## TEXT PROVIDED:
_ _ _ _
Print that on one of your expensive pages, or eat your own words as Gerber baby food! It’s you, Lessenberry, who needs to grow up! —Amrit Kohli, info@blueski.com, Detroit

There was a war?

I usually agree with Jack Lessenberry, but his latest column is a reciprocal statement to the diligent anti-war message he was presenting. Is he admitting the war is OK now?

Jack, there was no war in Iraq. The exercise in Iraq was an annihilation of a defenseless people. Attacking tanks with pickup trucks was not very smart? We should have just bribed them and we would have saved a lot of lives.

The sad part is that our nation is reveling in this “great victory” before the actual endgame is played. What is next? Is civil war brewing in Iraq? Do we invade Syria? Is Russia going to sit back while we pick apart the Middle East?

Well, it remains to be seen what will happen. Let me know when Iraq is our 51st state. After all, they are a democracy now. —Ken Farhat, kdf160@aol.com, Sterling Heights

The wrong target

Thank you very much, Jack Lessenberry, for your unsolicited opinion regarding our efforts to protest the war, and your half-assed explanations of our purpose and meaning. You might be better off spending more time making sure your own house is in order before you choose to utilize ours to achieve your goals and objectives as a journalist.
_ _ _ _
## EXERCISE TASK 1:
Reproduce the rows below verbatim, from the first row through the row containing "Dot at: (296, 261)", both included.
_ _ _ _
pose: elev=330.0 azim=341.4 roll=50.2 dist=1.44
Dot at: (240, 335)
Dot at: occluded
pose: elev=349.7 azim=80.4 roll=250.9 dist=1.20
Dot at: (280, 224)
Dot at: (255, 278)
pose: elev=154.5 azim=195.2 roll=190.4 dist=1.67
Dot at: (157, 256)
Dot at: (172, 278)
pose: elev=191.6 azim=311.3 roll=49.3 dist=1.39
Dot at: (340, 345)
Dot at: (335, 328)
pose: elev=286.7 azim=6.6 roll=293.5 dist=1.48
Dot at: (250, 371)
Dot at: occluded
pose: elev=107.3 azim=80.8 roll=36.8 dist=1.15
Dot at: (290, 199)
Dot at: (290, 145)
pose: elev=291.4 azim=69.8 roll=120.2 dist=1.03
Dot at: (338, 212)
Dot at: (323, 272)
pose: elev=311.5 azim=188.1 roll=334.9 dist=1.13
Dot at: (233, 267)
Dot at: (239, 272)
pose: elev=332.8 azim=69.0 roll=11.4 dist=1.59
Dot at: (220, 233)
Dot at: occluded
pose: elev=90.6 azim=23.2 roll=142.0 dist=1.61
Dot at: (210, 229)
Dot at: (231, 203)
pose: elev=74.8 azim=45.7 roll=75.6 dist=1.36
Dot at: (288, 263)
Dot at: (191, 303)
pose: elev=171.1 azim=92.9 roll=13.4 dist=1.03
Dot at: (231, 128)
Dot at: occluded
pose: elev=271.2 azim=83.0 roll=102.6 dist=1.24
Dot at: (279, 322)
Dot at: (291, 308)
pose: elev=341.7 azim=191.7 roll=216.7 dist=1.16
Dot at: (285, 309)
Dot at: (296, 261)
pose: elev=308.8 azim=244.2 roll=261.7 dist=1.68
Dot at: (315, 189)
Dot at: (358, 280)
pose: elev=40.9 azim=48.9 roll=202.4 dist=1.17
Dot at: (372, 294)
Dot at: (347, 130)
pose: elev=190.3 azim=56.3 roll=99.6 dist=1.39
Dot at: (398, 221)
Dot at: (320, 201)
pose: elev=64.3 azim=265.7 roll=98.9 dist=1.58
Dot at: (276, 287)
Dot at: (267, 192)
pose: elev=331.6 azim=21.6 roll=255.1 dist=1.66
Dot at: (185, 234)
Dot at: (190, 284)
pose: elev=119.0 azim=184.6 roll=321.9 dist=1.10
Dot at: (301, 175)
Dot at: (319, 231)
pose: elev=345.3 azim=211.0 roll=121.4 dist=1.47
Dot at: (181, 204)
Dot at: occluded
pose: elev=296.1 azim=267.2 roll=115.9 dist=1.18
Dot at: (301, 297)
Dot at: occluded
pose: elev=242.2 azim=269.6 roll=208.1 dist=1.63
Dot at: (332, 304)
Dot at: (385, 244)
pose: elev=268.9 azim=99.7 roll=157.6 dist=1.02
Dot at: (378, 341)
_ _ _ _
## EXERCISE TASK 2:
In the letters to the editor above, what city is listed for Ken Farhat?

## RIGHT ANSWER 1:
pose: elev=330.0 azim=341.4 roll=50.2 dist=1.44
Dot at: (240, 335)
Dot at: occluded
pose: elev=349.7 azim=80.4 roll=250.9 dist=1.20
Dot at: (280, 224)
Dot at: (255, 278)
pose: elev=154.5 azim=195.2 roll=190.4 dist=1.67
Dot at: (157, 256)
Dot at: (172, 278)
pose: elev=191.6 azim=311.3 roll=49.3 dist=1.39
Dot at: (340, 345)
Dot at: (335, 328)
pose: elev=286.7 azim=6.6 roll=293.5 dist=1.48
Dot at: (250, 371)
Dot at: occluded
pose: elev=107.3 azim=80.8 roll=36.8 dist=1.15
Dot at: (290, 199)
Dot at: (290, 145)
pose: elev=291.4 azim=69.8 roll=120.2 dist=1.03
Dot at: (338, 212)
Dot at: (323, 272)
pose: elev=311.5 azim=188.1 roll=334.9 dist=1.13
Dot at: (233, 267)
Dot at: (239, 272)
pose: elev=332.8 azim=69.0 roll=11.4 dist=1.59
Dot at: (220, 233)
Dot at: occluded
pose: elev=90.6 azim=23.2 roll=142.0 dist=1.61
Dot at: (210, 229)
Dot at: (231, 203)
pose: elev=74.8 azim=45.7 roll=75.6 dist=1.36
Dot at: (288, 263)
Dot at: (191, 303)
pose: elev=171.1 azim=92.9 roll=13.4 dist=1.03
Dot at: (231, 128)
Dot at: occluded
pose: elev=271.2 azim=83.0 roll=102.6 dist=1.24
Dot at: (279, 322)
Dot at: (291, 308)
pose: elev=341.7 azim=191.7 roll=216.7 dist=1.16
Dot at: (285, 309)
Dot at: (296, 261)

## RIGHT ANSWER 2:
Sterling Heights